Yes. That's a good question. So I guess, Billy, the way that I would kind of characterize it is, is that it's not per se about Flex as such. I mean, I think the way that this is going to play out is that whatever the channel and in this case, since we're kind of talking about voice in a way, I think it's going to be driven on the one hand, it's going to be very outcome-oriented in terms of like what you're able to deliver for a customer on the other side. I think that probably ends up breaking some of the seat dynamics in terms of SaaS and licenses and stuff like that.
I think the second thing is, is that a lot of the -- while I'm certainly aware of what you're talking about in terms of various entrants in the market, I think your ability to be able to drive differentiated value actually happens through having contextual data. So having a generic model that happens to use a virtual agent like without any underlying understanding of what's happening with that customer in the first place, like it's really, really difficult to end up solving their problem. Like it's easy for like kind of the basic stuff. But like as soon as you bore down into like an actual purchase or an actual promotion or a renewal or a customer care problem, like you've got to start knowing something about that customer.

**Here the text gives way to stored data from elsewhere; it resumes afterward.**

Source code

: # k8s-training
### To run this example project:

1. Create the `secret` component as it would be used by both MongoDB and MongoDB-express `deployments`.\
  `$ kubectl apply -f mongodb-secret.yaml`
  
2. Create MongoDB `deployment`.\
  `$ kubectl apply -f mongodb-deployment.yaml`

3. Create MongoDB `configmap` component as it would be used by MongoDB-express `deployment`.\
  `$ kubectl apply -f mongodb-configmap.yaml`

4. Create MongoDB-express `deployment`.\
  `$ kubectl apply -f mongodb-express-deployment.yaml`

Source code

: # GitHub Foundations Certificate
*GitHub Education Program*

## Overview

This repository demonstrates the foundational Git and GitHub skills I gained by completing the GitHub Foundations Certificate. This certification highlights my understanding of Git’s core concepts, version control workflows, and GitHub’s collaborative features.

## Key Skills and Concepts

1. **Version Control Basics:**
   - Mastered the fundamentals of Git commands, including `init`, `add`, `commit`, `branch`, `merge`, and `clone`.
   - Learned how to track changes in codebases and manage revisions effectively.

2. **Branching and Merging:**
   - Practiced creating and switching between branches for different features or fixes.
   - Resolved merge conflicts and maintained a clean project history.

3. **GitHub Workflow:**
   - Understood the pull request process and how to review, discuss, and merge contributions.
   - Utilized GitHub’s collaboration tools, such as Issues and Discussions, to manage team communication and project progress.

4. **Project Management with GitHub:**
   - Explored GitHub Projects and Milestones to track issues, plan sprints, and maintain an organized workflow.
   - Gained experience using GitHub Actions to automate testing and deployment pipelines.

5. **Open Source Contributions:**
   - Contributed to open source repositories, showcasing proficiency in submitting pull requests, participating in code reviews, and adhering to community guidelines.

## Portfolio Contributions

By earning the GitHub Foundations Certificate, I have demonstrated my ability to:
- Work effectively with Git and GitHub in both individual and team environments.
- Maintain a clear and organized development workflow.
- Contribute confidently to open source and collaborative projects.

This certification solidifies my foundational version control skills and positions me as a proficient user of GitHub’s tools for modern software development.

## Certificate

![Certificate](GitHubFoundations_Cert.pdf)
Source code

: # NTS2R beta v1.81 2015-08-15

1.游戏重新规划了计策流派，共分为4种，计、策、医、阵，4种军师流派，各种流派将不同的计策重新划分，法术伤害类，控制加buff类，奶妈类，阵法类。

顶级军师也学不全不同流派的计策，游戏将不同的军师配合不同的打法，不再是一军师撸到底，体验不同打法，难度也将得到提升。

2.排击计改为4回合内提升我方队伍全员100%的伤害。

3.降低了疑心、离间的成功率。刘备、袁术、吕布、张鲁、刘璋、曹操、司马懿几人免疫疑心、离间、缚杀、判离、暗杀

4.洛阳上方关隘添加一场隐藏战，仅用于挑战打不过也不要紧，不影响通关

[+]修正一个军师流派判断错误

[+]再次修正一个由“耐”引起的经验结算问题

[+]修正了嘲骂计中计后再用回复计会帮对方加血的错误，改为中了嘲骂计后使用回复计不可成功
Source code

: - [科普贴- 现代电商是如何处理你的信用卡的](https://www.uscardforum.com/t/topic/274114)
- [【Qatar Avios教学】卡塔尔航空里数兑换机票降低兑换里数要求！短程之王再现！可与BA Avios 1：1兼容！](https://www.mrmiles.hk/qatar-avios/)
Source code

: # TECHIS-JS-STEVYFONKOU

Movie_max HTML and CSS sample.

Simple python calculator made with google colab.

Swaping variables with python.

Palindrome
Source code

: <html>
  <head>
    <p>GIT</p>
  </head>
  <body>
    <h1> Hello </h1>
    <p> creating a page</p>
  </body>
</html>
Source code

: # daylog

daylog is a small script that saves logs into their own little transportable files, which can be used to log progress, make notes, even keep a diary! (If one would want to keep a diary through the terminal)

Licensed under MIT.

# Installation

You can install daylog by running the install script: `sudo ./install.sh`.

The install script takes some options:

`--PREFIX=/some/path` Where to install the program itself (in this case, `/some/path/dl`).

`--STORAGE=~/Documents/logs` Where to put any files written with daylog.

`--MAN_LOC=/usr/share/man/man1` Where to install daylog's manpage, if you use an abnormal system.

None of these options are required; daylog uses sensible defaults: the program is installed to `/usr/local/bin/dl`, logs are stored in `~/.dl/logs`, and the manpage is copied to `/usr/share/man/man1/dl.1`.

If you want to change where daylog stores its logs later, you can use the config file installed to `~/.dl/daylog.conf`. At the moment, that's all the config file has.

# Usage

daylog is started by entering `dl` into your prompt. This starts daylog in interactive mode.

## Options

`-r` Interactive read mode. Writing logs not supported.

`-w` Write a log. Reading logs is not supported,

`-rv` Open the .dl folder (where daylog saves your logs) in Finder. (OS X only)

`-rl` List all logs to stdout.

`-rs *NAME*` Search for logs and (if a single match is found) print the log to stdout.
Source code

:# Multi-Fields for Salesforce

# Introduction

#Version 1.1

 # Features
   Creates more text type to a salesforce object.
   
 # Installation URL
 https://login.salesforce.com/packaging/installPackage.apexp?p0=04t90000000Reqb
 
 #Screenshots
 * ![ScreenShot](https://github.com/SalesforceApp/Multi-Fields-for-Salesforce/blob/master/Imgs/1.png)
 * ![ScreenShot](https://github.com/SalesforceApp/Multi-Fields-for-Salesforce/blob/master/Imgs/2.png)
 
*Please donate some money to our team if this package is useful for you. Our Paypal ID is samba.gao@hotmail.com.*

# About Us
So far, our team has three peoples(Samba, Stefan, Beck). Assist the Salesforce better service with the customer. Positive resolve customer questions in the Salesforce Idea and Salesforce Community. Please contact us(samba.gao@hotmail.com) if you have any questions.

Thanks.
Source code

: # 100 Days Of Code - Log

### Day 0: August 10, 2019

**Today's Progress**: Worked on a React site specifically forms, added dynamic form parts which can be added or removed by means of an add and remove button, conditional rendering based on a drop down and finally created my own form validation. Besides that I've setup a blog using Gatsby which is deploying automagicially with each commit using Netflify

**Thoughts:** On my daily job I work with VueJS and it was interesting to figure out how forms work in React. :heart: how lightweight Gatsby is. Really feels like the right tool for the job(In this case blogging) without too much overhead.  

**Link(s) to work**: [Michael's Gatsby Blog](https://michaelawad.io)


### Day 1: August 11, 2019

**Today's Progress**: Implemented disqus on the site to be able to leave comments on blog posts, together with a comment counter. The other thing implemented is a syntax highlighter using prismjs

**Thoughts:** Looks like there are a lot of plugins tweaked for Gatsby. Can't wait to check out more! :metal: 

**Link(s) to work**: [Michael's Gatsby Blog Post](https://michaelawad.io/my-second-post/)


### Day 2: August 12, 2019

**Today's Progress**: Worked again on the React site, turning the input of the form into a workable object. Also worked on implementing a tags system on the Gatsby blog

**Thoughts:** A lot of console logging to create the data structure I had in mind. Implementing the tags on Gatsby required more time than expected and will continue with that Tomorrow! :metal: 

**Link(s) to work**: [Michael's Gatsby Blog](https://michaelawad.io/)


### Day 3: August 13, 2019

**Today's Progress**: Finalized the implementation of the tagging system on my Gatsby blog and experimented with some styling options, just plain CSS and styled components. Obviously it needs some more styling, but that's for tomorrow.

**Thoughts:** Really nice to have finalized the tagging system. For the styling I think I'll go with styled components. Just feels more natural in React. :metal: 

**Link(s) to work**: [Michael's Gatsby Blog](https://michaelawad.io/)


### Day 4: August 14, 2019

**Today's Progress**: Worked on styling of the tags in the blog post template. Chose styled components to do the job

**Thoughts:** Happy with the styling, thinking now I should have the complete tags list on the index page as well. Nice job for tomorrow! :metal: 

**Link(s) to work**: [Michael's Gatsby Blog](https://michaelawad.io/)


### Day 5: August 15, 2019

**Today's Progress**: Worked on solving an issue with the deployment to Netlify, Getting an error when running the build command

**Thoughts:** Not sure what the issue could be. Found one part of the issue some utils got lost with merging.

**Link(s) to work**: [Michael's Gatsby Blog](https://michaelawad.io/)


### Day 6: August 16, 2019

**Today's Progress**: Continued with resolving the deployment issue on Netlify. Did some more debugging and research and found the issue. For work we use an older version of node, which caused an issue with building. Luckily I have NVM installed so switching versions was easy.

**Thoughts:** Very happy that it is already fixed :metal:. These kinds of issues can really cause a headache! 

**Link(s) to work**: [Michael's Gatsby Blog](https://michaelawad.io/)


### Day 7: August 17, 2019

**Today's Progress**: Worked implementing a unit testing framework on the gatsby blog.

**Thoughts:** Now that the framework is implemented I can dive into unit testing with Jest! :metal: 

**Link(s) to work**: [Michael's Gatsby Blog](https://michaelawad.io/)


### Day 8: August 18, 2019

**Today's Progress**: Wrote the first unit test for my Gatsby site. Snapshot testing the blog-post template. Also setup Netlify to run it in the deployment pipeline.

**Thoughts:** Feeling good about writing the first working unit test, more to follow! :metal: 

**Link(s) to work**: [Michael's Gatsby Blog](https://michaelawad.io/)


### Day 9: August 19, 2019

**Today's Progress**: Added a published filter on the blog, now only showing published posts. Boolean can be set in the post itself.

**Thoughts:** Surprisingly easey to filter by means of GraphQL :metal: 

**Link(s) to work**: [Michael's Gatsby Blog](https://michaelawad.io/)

And certainly, something that we believe is that, that contextual data is highly proprietary to the customers that we serve. I cannot imagine a scenario in which they start turning over that proprietary data to the large LLMs and helping them train up their models. And so I think that advantage is crucial to use, our ability to use the communications capabilities that we already have, which includes Flex, obviously, but also pair that with contextual data that we deliver vis-a-vis segments and then use AI as a means to then solve customer problems, that's really how we see it playing out. Certainly could happen with Flex, could happen with an IVR, could happen through simple -- more simple interfaces depending on how complex the problem is through any one of the channels that we offer. And since we offer most of them, I think that positions us quite well.
This concludes today's conference call. Thank you for participating. You may now disconnect.